Your assignment = Please tally the lines below that contain the word "регрессии" and reply with the total alone.

Records to use =
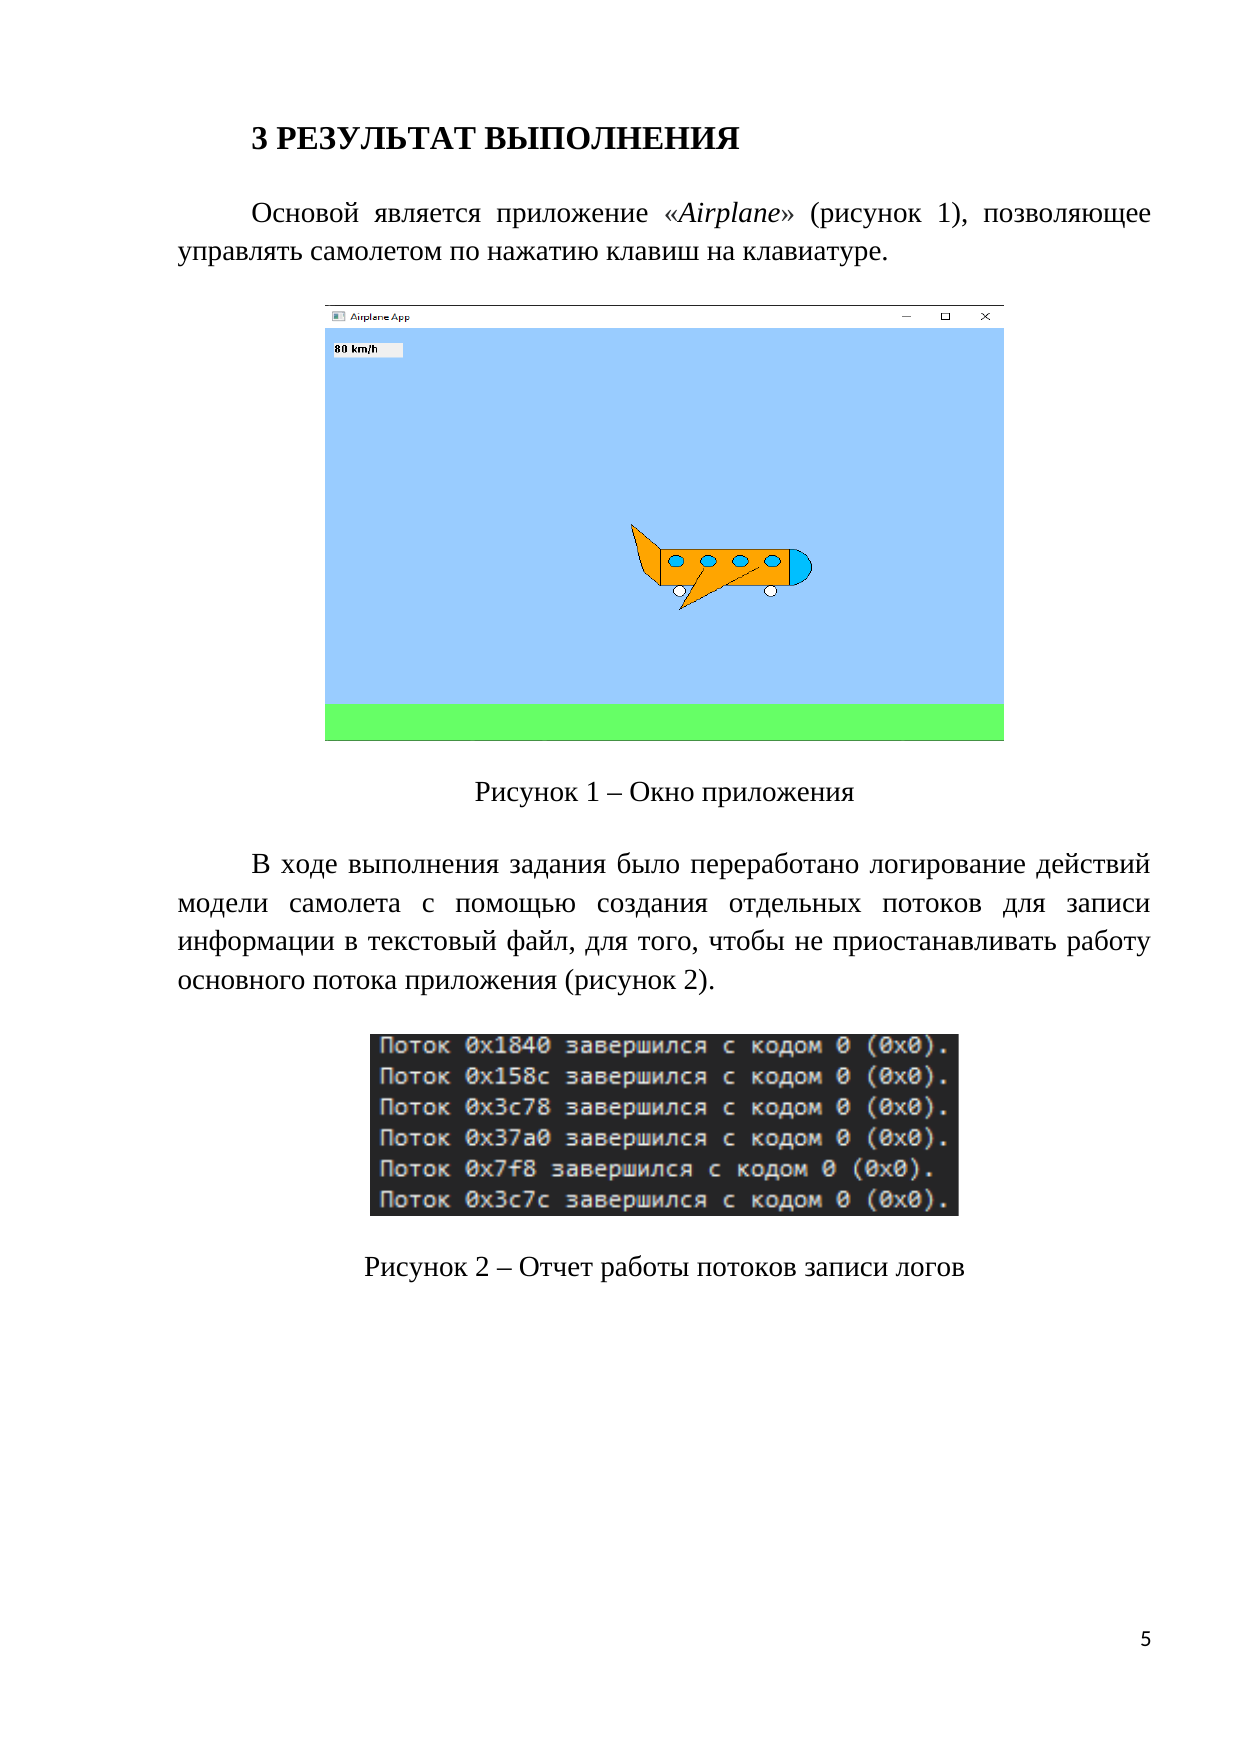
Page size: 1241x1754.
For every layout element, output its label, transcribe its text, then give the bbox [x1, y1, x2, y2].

picture [370, 1034, 959, 1216]
text В ходе выполнения задания было переработано логирование действий модели самолета с помощью создания отдельных потоков для записи информации в текстовый файл, для того, чтобы не приостанавливать работу основного потока приложения (рисунок 2). [177, 846, 1152, 996]
text Рисунок 2 – Отчет работы потоков записи логов [177, 1249, 1152, 1282]
picture [325, 305, 1004, 741]
text Рисунок 1 – Окно приложения [177, 774, 1152, 808]
list РЕЗУЛЬТАТ ВЫПОЛНЕНИЯ [177, 118, 1152, 156]
text Основой является приложение «Airplane» (рисунок 1), позволяющее управлять самолетом по нажатию клавиш на клавиатуре. [177, 195, 1152, 267]
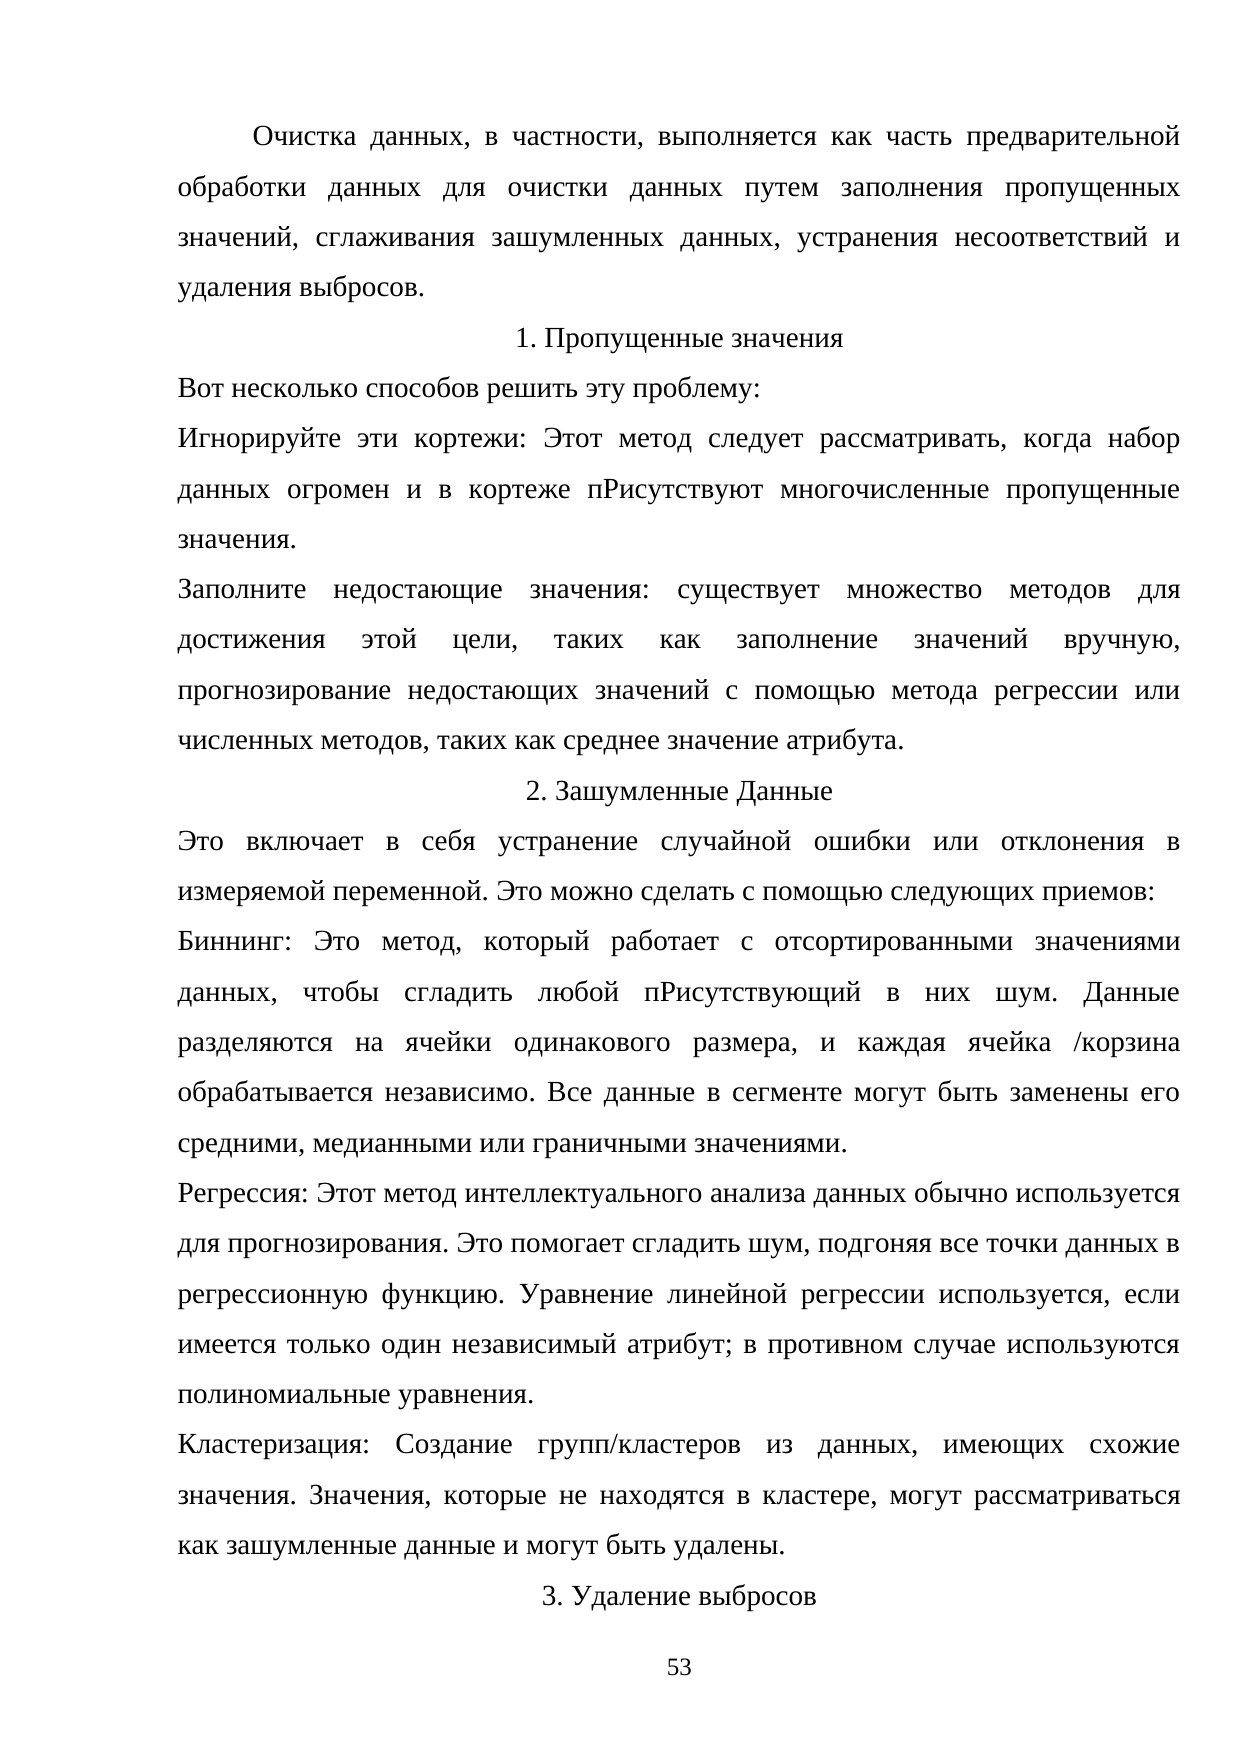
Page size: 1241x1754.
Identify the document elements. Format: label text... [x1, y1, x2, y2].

text 1. Пропущенные значения [177, 320, 1181, 353]
text Заполните недостающие значения: существует множество методов для достижения этой цели, таких как заполнение значений вручную, прогнозирование недостающих значений с помощью метода регрессии или численных методов, таких как среднее значение атрибута. [177, 571, 1181, 756]
text Вот несколько способов решить эту проблему: [177, 370, 1181, 404]
text Очистка данных, в частности, выполняется как часть предварительной обработки данных для очистки данных путем заполнения пропущенных значений, сглаживания зашумленных данных, устранения несоответствий и удаления выбросов. [177, 118, 1181, 303]
text Биннинг: Это метод, который работает с отсортированными значениями данных, чтобы сгладить любой пРисутствующий в них шум. Данные разделяются на ячейки одинакового размера, и каждая ячейка /корзина обрабатывается независимо. Все данные в сегменте могут быть заменены его средними, медианными или граничными значениями. [177, 923, 1181, 1158]
text Регрессия: Этот метод интеллектуального анализа данных обычно используется для прогнозирования. Это помогает сгладить шум, подгоняя все точки данных в регрессионную функцию. Уравнение линейной регрессии используется, если имеется только один независимый атрибут; в противном случае используются полиномиальные уравнения. [177, 1175, 1181, 1410]
text Это включает в себя устранение случайной ошибки или отклонения в измеряемой переменной. Это можно сделать с помощью следующих приемов: [177, 823, 1181, 907]
text Игнорируйте эти кортежи: Этот метод следует рассматривать, когда набор данных огромен и в кортеже пРисутствуют многочисленные пропущенные значения. [177, 420, 1181, 554]
text Кластеризация: Создание групп/кластеров из данных, имеющих схожие значения. Значения, которые не находятся в кластере, могут рассматриваться как зашумленные данные и могут быть удалены. [177, 1427, 1181, 1561]
text 3. Удаление выбросов [177, 1578, 1181, 1611]
text 2. Зашумленные Данные [177, 773, 1181, 806]
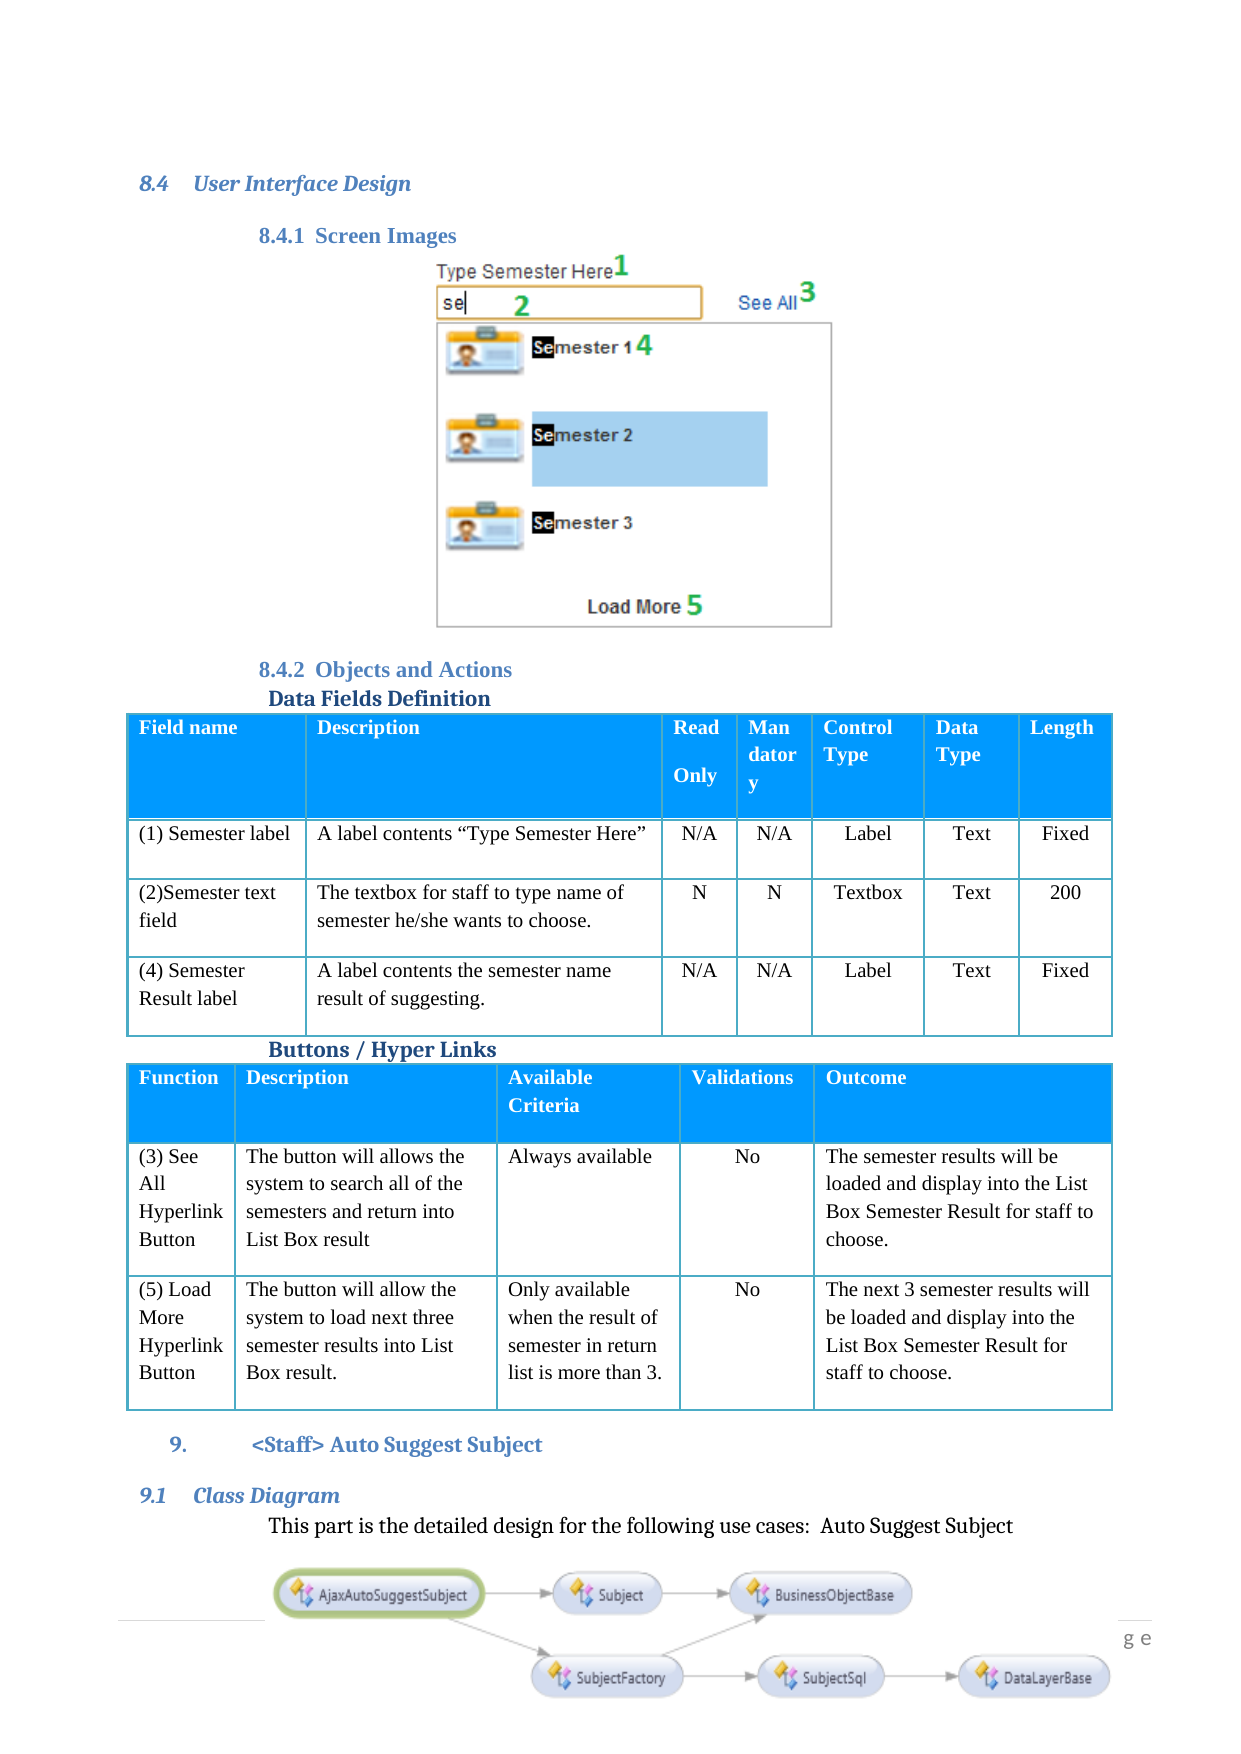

Written reply = 2